Work to complete ->
Go to the line with "focal_mm: 5.7" in the material below and copy from there through the line with "exposure_s: 1/71", exactly. Pictures are not copied.

Data section ->

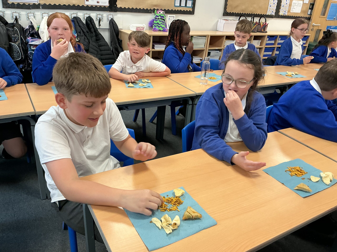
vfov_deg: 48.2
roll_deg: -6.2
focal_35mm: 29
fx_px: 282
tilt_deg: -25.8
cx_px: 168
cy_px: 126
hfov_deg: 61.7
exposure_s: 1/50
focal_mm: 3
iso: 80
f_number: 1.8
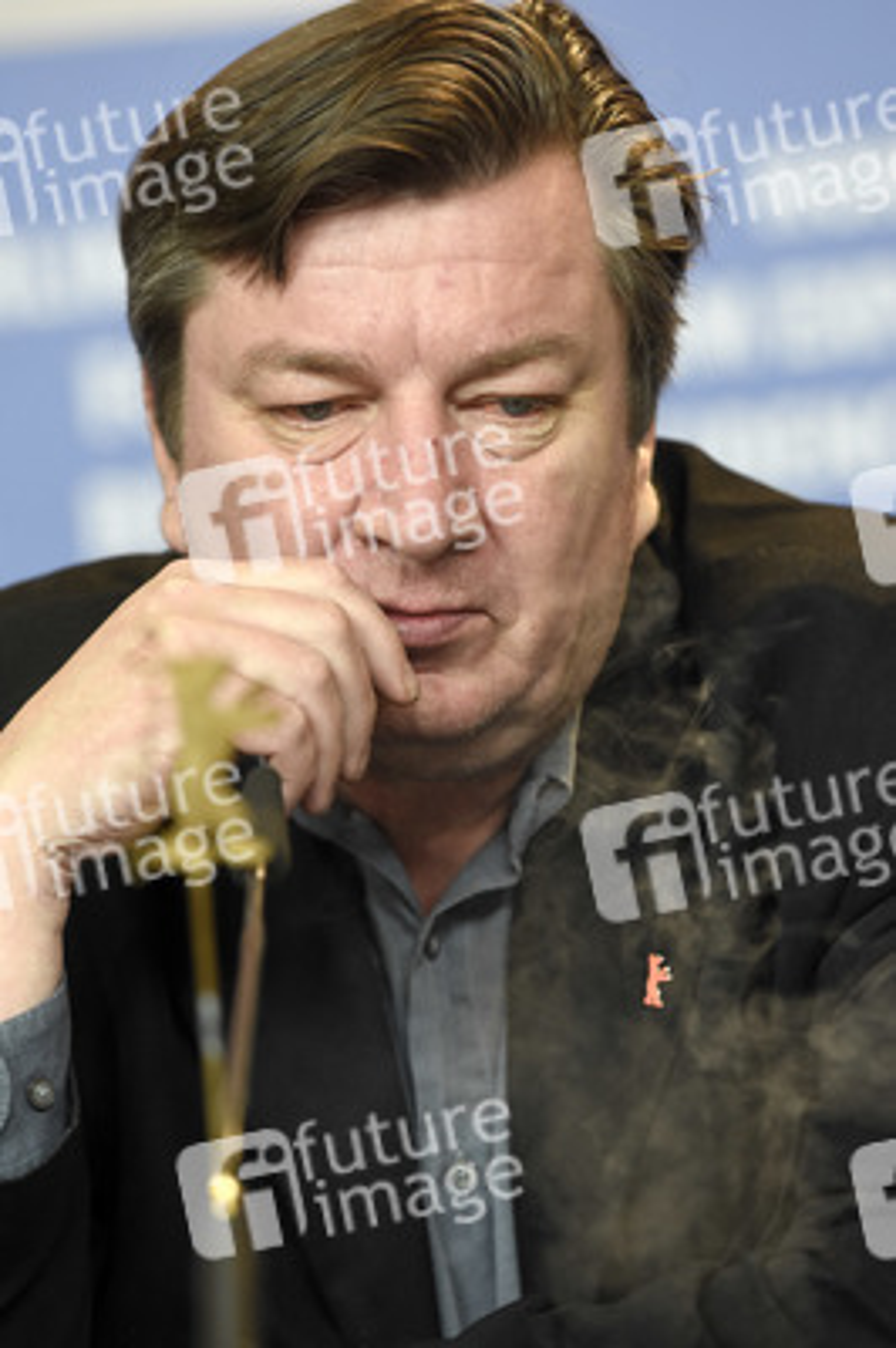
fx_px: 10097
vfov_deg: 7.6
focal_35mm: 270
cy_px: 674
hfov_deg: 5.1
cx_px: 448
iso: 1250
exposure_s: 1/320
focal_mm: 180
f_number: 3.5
...
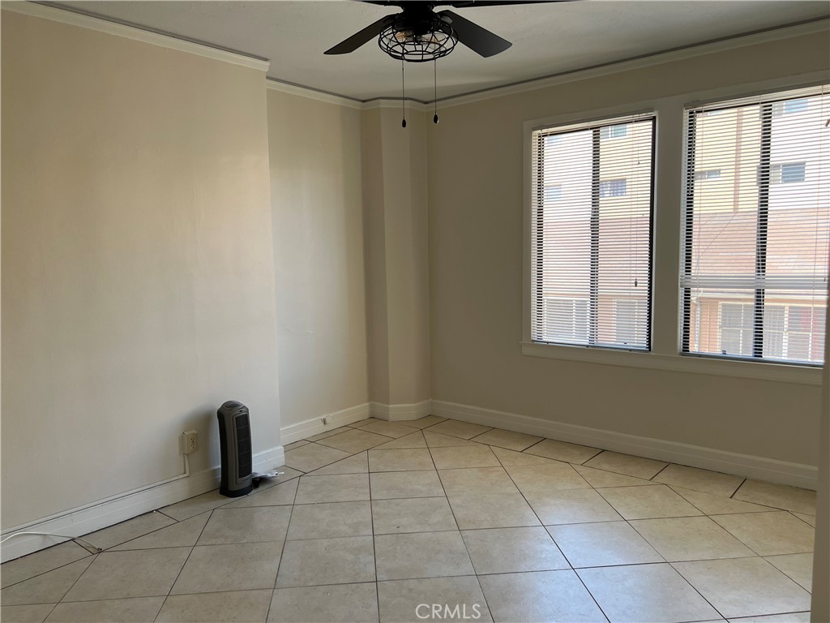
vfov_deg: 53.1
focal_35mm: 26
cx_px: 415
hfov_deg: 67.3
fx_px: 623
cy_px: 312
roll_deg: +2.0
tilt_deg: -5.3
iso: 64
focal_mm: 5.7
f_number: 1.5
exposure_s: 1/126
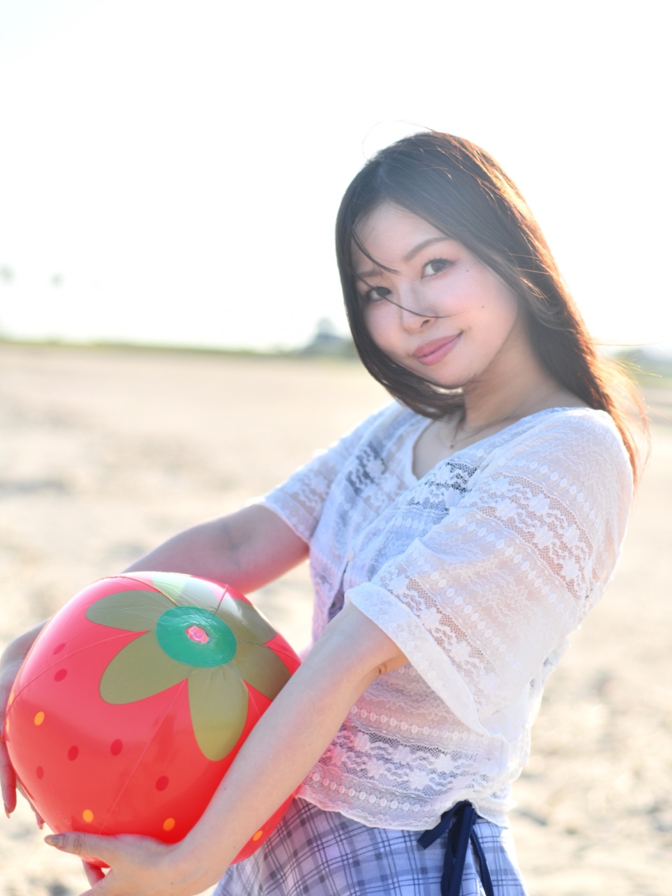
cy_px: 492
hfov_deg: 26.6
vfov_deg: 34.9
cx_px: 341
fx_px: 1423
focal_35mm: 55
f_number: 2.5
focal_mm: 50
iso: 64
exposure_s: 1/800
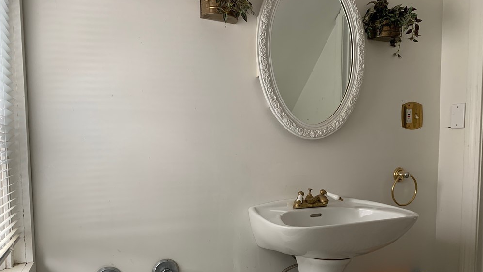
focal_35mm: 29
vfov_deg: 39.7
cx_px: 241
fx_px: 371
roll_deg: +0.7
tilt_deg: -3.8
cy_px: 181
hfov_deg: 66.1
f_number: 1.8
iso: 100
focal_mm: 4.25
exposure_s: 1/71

Result of this exercise ->
focal_mm: 5.7
f_number: 1.5
exposure_s: 1/126
cy_px: 492
hfov_deg: 26.6
vfov_deg: 34.9
cx_px: 341
fx_px: 1423
focal_35mm: 55
f_number: 2.5
focal_mm: 50
iso: 64
exposure_s: 1/800
focal_35mm: 29
vfov_deg: 39.7
cx_px: 241
fx_px: 371
roll_deg: +0.7
tilt_deg: -3.8
cy_px: 181
hfov_deg: 66.1
f_number: 1.8
iso: 100
focal_mm: 4.25
exposure_s: 1/71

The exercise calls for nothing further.